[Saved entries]
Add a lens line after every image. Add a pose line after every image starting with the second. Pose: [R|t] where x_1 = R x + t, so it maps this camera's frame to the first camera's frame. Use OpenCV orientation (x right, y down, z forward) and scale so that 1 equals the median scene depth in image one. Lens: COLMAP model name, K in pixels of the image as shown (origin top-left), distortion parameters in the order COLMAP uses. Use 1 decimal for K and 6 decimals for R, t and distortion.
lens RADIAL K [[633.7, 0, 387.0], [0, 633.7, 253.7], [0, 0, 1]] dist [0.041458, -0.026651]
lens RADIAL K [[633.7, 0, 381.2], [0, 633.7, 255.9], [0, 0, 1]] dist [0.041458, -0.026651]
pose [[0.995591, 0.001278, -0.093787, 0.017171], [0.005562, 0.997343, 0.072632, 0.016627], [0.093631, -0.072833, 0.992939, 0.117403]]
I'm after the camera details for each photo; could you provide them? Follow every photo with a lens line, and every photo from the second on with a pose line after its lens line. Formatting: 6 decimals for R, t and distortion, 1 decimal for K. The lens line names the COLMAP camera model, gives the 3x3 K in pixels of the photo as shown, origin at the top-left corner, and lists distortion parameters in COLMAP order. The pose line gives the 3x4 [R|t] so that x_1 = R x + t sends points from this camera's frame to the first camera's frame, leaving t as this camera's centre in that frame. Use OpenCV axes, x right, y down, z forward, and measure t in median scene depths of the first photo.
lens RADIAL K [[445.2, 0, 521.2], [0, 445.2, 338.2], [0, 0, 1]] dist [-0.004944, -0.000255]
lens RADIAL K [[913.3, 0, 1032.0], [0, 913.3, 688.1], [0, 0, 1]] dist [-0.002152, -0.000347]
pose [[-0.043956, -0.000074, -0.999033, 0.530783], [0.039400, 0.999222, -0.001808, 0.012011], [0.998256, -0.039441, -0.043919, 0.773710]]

WORK INSTRUCTION:
Return all the lines shown above, precisely as they stand.

THE COMPLETED TASK:
Add a lens line after every image. Add a pose line after every image starting with the second. Pose: [R|t] where x_1 = R x + t, so it maps this camera's frame to the first camera's frame. Use OpenCV orientation (x right, y down, z forward) and scale so that 1 equals the median scene depth in image one. Lens: COLMAP model name, K in pixels of the image as shown (origin top-left), distortion parameters in the order COLMAP uses. Use 1 decimal for K and 6 decimals for R, t and distortion.
lens RADIAL K [[633.7, 0, 387.0], [0, 633.7, 253.7], [0, 0, 1]] dist [0.041458, -0.026651]
lens RADIAL K [[633.7, 0, 381.2], [0, 633.7, 255.9], [0, 0, 1]] dist [0.041458, -0.026651]
pose [[0.995591, 0.001278, -0.093787, 0.017171], [0.005562, 0.997343, 0.072632, 0.016627], [0.093631, -0.072833, 0.992939, 0.117403]]
I'm after the camera details for each photo; could you provide them? Follow every photo with a lens line, and every photo from the second on with a pose line after its lens line. Formatting: 6 decimals for R, t and distortion, 1 decimal for K. The lens line names the COLMAP camera model, gives the 3x3 K in pixels of the photo as shown, origin at the top-left corner, and lists distortion parameters in COLMAP order. The pose line gives the 3x4 [R|t] so that x_1 = R x + t sends points from this camera's frame to the first camera's frame, leaving t as this camera's centre in that frame. Use OpenCV axes, x right, y down, z forward, and measure t in median scene depths of the first photo.
lens RADIAL K [[445.2, 0, 521.2], [0, 445.2, 338.2], [0, 0, 1]] dist [-0.004944, -0.000255]
lens RADIAL K [[913.3, 0, 1032.0], [0, 913.3, 688.1], [0, 0, 1]] dist [-0.002152, -0.000347]
pose [[-0.043956, -0.000074, -0.999033, 0.530783], [0.039400, 0.999222, -0.001808, 0.012011], [0.998256, -0.039441, -0.043919, 0.773710]]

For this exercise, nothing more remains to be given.